(Transcribed page contents)
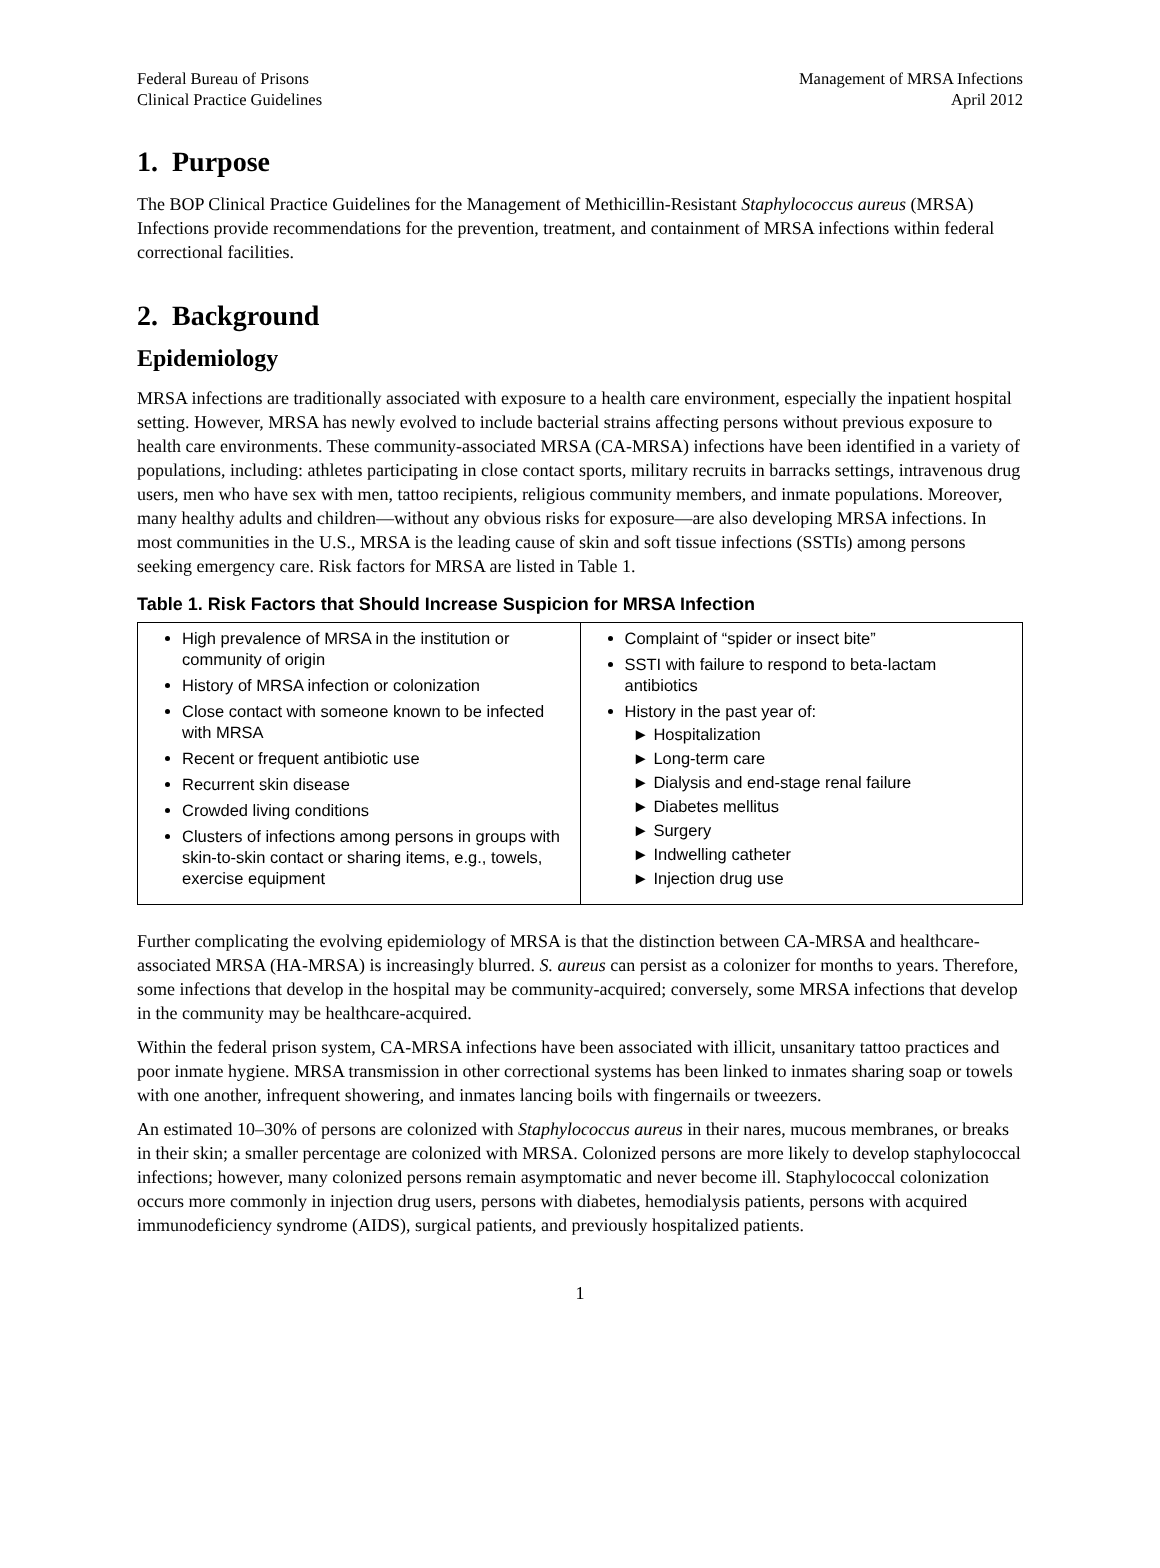Federal Bureau of Prisons
Clinical Practice Guidelines
Management of MRSA Infections
April 2012
1. Purpose
The BOP Clinical Practice Guidelines for the Management of Methicillin-Resistant Staphylococcus aureus (MRSA) Infections provide recommendations for the prevention, treatment, and containment of MRSA infections within federal correctional facilities.
2. Background
Epidemiology
MRSA infections are traditionally associated with exposure to a health care environment, especially the inpatient hospital setting. However, MRSA has newly evolved to include bacterial strains affecting persons without previous exposure to health care environments. These community-associated MRSA (CA-MRSA) infections have been identified in a variety of populations, including: athletes participating in close contact sports, military recruits in barracks settings, intravenous drug users, men who have sex with men, tattoo recipients, religious community members, and inmate populations. Moreover, many healthy adults and children—without any obvious risks for exposure—are also developing MRSA infections. In most communities in the U.S., MRSA is the leading cause of skin and soft tissue infections (SSTIs) among persons seeking emergency care. Risk factors for MRSA are listed in Table 1.
Table 1. Risk Factors that Should Increase Suspicion for MRSA Infection
| High prevalence of MRSA in the institution or community of origin History of MRSA infection or colonization Close contact with someone known to be infected with MRSA Recent or frequent antibiotic use Recurrent skin disease Crowded living conditions Clusters of infections among persons in groups with skin-to-skin contact or sharing items, e.g., towels, exercise equipment | Complaint of “spider or insect bite” SSTI with failure to respond to beta-lactam antibiotics History in the past year of: ► Hospitalization ► Long-term care ► Dialysis and end-stage renal failure ► Diabetes mellitus ► Surgery ► Indwelling catheter ► Injection drug use |
Further complicating the evolving epidemiology of MRSA is that the distinction between CA-MRSA and healthcare-associated MRSA (HA-MRSA) is increasingly blurred. S. aureus can persist as a colonizer for months to years. Therefore, some infections that develop in the hospital may be community-acquired; conversely, some MRSA infections that develop in the community may be healthcare-acquired.
Within the federal prison system, CA-MRSA infections have been associated with illicit, unsanitary tattoo practices and poor inmate hygiene. MRSA transmission in other correctional systems has been linked to inmates sharing soap or towels with one another, infrequent showering, and inmates lancing boils with fingernails or tweezers.
An estimated 10–30% of persons are colonized with Staphylococcus aureus in their nares, mucous membranes, or breaks in their skin; a smaller percentage are colonized with MRSA. Colonized persons are more likely to develop staphylococcal infections; however, many colonized persons remain asymptomatic and never become ill. Staphylococcal colonization occurs more commonly in injection drug users, persons with diabetes, hemodialysis patients, persons with acquired immunodeficiency syndrome (AIDS), surgical patients, and previously hospitalized patients.
1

# Required action
Read through the entries above and copy each line that has the string "Clinical" in it.

# Response to the task
Clinical Practice Guidelines
The BOP Clinical Practice Guidelines for the Management of Methicillin-Resistant Staphylococcus aureus (MRSA) Infections provide recommendations for the prevention, treatment, and containment of MRSA infections within federal correctional facilities.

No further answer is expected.